Ender voulut retirer le masque. Peter posa le pied contre les parties d’Ender.
— Ne quitte pas le masque ! siffla-t-il.
Ender remit le masque en place, éloigna les mains. Peter augmenta la pression de son pied. La douleur secoua Ender ; il se redressa.
— Sur le dos, doryphore ! On va te vivisecter, doryphore ! On en a enfin pris un vivant et on va voir comment vous fonctionnez !
— Peter, arrête, demanda Ender.
— Peter, arrête. Très bien. Alors, vous, les doryphores, vous pouvez deviner nos noms. Vous pouvez vous faire passer pour des petits garçons pathétiques et malins, pour qu’on vous aime et qu’on soit gentil avec vous. Mais ça ne marche pas. Je te vois tel que tu es vraiment. Ils voulaient que tu sois humain, petit Troisième, mais, en réalité, tu es un doryphore et, à présent, ça se voit.
Il retira son pied, fit un pas, puis s’agenouilla sur Ender, un genou enfoncé dans le ventre d’Ender, juste sous le sternum. Il bascula progressivement son poids sur Ender. Celui-ci eut de plus en plus de mal à respirer.
— Je pourrais te tuer, comme ça, souffla Peter. Il suffirait d’appuyer jusqu’à ce que tu sois mort. Et je pourrais dire que je ne savais pas que cela te ferait mal, que nous étions simplement en train de jouer, et ils me croiraient et tout irait bien. Et tu serais mort. Tout irait bien.
Ender ne pouvait pas parler ; il lui était impossible de respirer. Peter était peut-être sérieux. Sans doute ne l’était-il pas, mais peut-être l’était-il ?

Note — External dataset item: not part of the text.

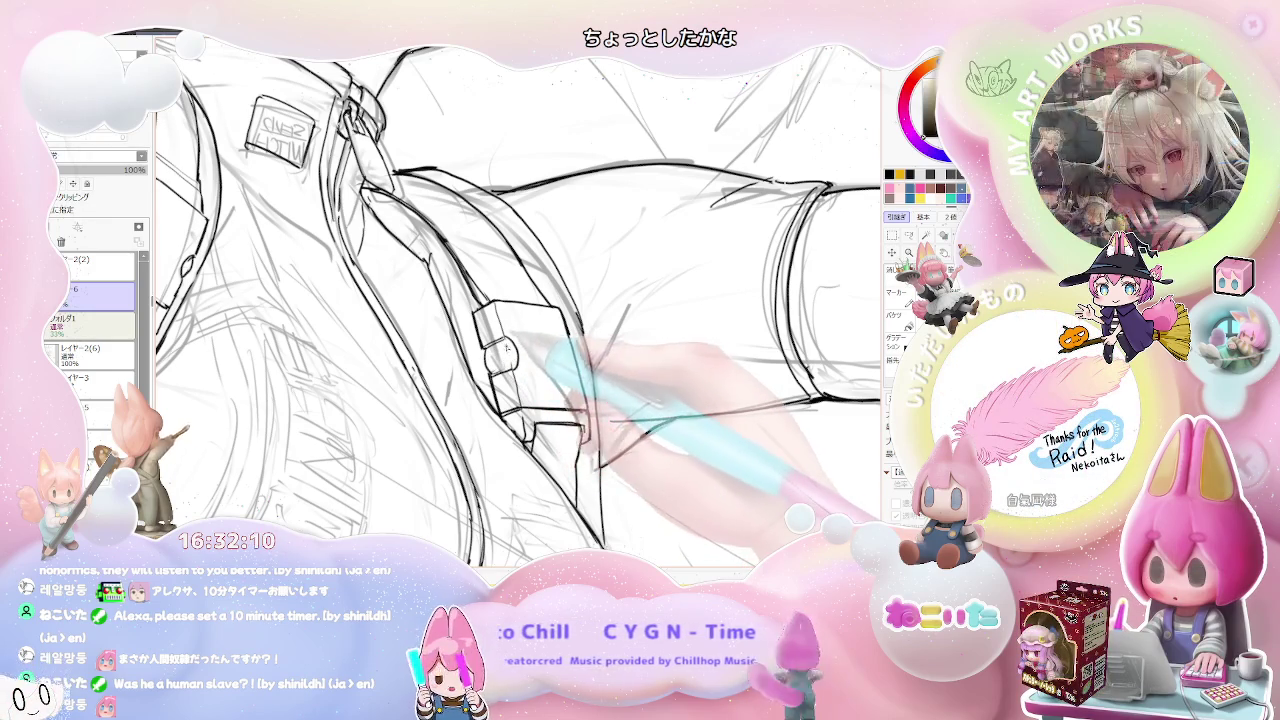
- Add a small inked rivet on the strap beside the sleeve edge
scroll(588, 358, down, 2)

— Je suis sérieux, confirma Peter. Quoi que tu en penses, je suis sérieux. Ils t’ont autorisé parce que j’étais très prometteur, mais que je n’ai pas tenu. Tu as fait mieux. Ils croient que tu es meilleur. Mais je ne veux pas de petit frère meilleur que moi, Ender. Je ne veux pas de Troisième.